Pointing to the significant decrease in police officers over the last few years, the chief said it is increasingly difficult to take officers off the streets and put them into training. But he said it remains a priority for his department.
The chief added that he has personally invited some of those who have been vocal in their criticisms of the department to experience the same reality-based training that police officers must complete.
"Hopefully they will take me up on that," he said. "Not only it will provide them with a good opportunity to experience the difficulty of being a police officer - and it's the closest I can come to putting them in a police officer's shoes - but it will also provide a forum to open that discussion."
Attorney Chuck Boyk said yesterday that he hopes to learn more about what happened by reviewing the records, which will be made public today.

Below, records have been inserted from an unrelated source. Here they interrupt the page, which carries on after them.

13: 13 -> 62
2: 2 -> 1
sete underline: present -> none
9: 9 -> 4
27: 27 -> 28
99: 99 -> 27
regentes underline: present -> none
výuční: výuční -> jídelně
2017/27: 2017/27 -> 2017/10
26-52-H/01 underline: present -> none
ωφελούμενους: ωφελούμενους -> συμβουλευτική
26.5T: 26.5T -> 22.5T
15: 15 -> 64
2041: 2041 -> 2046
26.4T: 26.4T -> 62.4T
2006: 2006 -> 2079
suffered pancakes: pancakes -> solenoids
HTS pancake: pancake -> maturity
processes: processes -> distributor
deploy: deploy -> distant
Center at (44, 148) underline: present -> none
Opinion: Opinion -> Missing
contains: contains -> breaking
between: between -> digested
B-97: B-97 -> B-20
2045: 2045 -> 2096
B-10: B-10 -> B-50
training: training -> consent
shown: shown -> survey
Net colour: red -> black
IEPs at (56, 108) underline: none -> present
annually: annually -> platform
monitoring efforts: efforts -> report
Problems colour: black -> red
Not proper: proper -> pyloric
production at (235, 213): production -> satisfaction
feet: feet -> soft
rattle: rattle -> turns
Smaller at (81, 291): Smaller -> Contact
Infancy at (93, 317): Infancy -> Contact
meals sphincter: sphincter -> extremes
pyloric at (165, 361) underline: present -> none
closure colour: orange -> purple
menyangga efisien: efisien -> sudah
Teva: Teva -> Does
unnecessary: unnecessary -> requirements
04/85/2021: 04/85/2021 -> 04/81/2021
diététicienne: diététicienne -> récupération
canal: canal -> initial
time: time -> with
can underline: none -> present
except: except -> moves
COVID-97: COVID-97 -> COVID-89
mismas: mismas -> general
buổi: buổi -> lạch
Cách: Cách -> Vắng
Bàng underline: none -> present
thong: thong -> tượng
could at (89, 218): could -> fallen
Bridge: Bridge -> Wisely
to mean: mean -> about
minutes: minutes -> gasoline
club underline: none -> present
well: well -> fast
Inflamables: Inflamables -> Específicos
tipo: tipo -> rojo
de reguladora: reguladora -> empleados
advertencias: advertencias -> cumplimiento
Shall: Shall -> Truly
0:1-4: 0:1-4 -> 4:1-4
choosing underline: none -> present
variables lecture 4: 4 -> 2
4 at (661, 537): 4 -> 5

Mr. Boyk said he represents Ms. Hicks' family, including her aunt, two children, and 11 grandchildren.
He said the family wants to review the facts of the case and enlist the help of experts to make their own determinations of the circumstances surrounding Ms. Hicks' death.
"I'm not surprised at the result when the police investigate themselves, and I'm interested in whether they evaluated whether or not the officers created the situation," he said. "Our intention is to gather all that information, review it, and go to experts in the field."
Ms. Patterson described her niece yesterday as a "jolly" person who liked to play cards and knit. She admitted that Ms. Hicks had mental issues, but said she never had seen her hurt anybody.
"She needed to be handled differently. They should have sent somebody else there," she said.
Also reviewed yesterday were the shootings of a man who stabbed his mother and assaulted officers with a pipe as well as a man who shot at a bar before being fired upon by officers. Both shootings were ruled justified.
On Oct. 29, police shot and killed Pyon Simmons, 29, after he stabbed his mother, Su Simmons, and attacked responding officers with pipes. The incident started when, unprovoked, Simmons stabbed his mother inside their home, police said.
When she went outside, he stabbed her again, Ms. Simmons told police.
Simmons injured two officers seriously by hitting them with the metal pipes he carried before he was shot four times.
Alvin Tate, 28, of 4423 Cape Lane died Nov. 9 in Toledo Hospital. He had been shot by police two days earlier outside a central city bar.
The incident occurred outside Big Shots tavern at 931 West Central Ave. after Tate had first fired multiple rounds.
His 9-mm semiautomatic handgun had the capacity to hold 17 rounds and only two were left, authorities said.